INSTRUCTIONS TO FOLLOW =>
Lines below containing the word "anchor" should be copied out.

# # # #

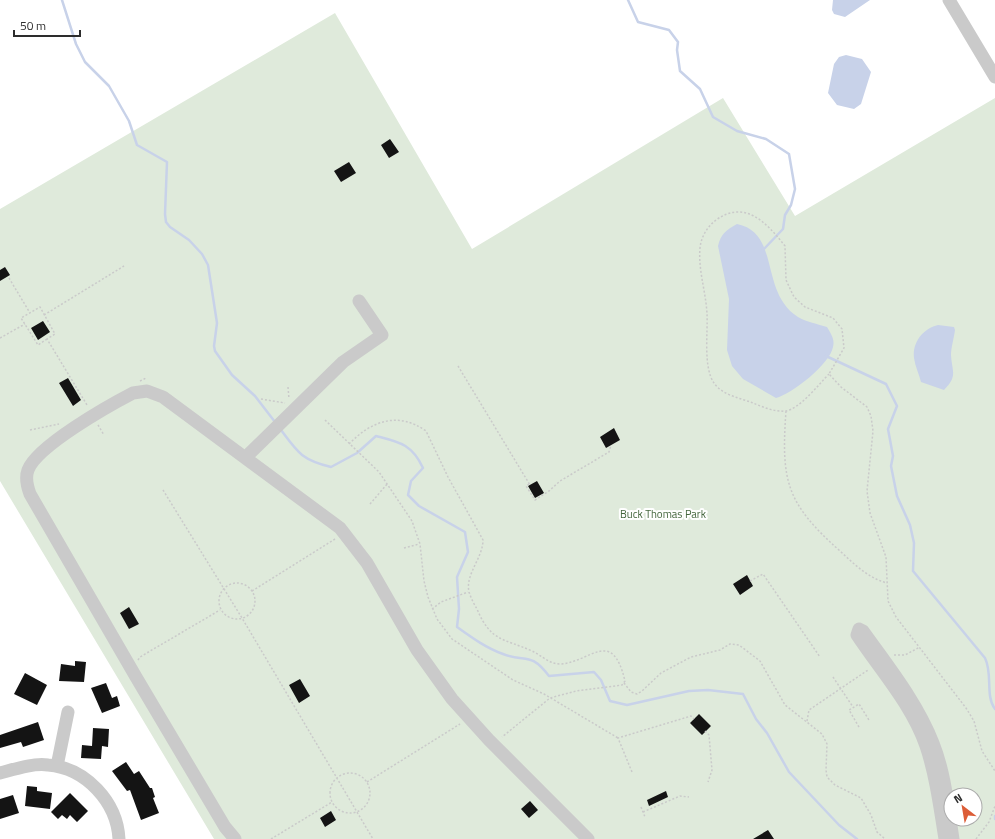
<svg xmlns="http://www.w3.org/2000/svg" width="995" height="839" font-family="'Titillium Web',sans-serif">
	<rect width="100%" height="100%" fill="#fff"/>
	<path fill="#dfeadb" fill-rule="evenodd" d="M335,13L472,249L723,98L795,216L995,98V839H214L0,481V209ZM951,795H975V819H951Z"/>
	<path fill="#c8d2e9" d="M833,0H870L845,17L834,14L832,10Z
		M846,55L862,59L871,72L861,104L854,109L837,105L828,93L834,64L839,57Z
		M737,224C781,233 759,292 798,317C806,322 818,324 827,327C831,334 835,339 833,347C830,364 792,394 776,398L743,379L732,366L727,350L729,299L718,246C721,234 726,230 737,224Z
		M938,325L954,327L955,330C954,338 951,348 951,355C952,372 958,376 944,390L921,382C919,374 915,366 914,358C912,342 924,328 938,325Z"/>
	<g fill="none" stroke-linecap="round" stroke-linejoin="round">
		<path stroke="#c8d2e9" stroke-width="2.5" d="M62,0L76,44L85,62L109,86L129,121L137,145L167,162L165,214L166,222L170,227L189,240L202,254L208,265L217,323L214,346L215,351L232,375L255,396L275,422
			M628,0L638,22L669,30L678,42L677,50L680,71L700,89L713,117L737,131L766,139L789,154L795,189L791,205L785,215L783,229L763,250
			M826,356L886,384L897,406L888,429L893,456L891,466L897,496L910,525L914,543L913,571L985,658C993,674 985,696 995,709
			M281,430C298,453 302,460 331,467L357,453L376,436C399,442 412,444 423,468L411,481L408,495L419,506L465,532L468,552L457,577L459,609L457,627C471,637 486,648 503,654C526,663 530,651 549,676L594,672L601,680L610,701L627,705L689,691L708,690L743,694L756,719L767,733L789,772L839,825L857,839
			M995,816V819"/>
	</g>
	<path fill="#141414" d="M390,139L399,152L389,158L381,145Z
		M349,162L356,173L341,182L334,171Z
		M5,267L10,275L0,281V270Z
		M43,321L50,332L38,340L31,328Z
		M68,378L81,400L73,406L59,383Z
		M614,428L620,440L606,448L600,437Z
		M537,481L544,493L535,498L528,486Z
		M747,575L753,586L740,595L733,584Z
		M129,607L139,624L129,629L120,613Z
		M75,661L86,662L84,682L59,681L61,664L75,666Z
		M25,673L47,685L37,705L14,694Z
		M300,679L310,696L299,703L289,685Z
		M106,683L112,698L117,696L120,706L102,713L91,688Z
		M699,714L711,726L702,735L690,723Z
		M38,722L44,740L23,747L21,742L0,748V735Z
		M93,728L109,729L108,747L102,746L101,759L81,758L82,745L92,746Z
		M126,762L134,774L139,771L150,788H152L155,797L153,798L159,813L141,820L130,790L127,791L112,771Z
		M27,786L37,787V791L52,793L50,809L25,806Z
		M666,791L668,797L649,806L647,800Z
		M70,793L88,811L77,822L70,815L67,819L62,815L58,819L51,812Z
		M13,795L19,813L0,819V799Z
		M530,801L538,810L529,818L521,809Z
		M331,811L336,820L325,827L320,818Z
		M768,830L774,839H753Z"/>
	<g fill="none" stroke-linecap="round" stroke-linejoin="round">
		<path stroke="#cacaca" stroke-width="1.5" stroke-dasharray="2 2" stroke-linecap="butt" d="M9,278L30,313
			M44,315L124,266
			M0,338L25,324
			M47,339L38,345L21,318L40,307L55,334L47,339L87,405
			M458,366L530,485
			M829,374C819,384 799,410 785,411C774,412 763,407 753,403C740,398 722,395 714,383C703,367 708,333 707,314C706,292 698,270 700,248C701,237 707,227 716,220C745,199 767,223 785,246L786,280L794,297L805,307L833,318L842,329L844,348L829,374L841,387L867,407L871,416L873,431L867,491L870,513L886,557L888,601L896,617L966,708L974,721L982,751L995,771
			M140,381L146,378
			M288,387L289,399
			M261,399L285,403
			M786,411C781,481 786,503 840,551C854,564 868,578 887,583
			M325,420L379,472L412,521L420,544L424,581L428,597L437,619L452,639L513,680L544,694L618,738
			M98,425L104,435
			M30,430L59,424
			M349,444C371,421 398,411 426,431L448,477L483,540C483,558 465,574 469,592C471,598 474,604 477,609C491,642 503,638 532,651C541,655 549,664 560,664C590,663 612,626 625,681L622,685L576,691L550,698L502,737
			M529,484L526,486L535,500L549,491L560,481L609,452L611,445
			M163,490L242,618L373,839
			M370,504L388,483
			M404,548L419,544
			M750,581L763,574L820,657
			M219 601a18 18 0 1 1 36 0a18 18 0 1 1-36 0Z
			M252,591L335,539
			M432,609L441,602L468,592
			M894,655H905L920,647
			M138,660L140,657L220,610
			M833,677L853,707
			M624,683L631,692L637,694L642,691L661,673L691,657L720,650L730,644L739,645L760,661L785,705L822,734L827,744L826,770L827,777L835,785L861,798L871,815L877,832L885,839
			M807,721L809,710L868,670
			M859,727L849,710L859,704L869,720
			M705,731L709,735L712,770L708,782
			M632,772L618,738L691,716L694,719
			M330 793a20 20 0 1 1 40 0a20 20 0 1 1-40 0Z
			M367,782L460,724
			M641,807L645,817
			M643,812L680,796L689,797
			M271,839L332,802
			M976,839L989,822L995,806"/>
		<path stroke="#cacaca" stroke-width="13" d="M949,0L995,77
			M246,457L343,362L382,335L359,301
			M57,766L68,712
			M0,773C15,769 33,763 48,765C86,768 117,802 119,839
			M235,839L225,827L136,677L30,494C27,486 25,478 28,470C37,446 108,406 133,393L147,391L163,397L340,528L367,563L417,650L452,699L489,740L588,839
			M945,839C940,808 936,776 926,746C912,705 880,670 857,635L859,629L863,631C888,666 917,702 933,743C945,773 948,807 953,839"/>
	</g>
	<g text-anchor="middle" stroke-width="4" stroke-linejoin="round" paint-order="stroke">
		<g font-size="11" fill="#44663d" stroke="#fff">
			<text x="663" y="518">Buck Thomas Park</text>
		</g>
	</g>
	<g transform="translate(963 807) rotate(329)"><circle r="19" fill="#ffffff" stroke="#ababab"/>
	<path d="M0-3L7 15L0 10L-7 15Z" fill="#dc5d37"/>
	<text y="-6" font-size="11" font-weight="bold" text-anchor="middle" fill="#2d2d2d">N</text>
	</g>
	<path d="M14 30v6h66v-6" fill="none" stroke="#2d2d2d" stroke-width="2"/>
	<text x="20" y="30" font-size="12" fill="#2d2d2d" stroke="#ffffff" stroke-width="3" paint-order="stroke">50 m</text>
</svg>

# # # #

EXPECTED ANSWER =>
	<g text-anchor="middle" stroke-width="4" stroke-linejoin="round" paint-order="stroke">
	<text y="-6" font-size="11" font-weight="bold" text-anchor="middle" fill="#2d2d2d">N</text>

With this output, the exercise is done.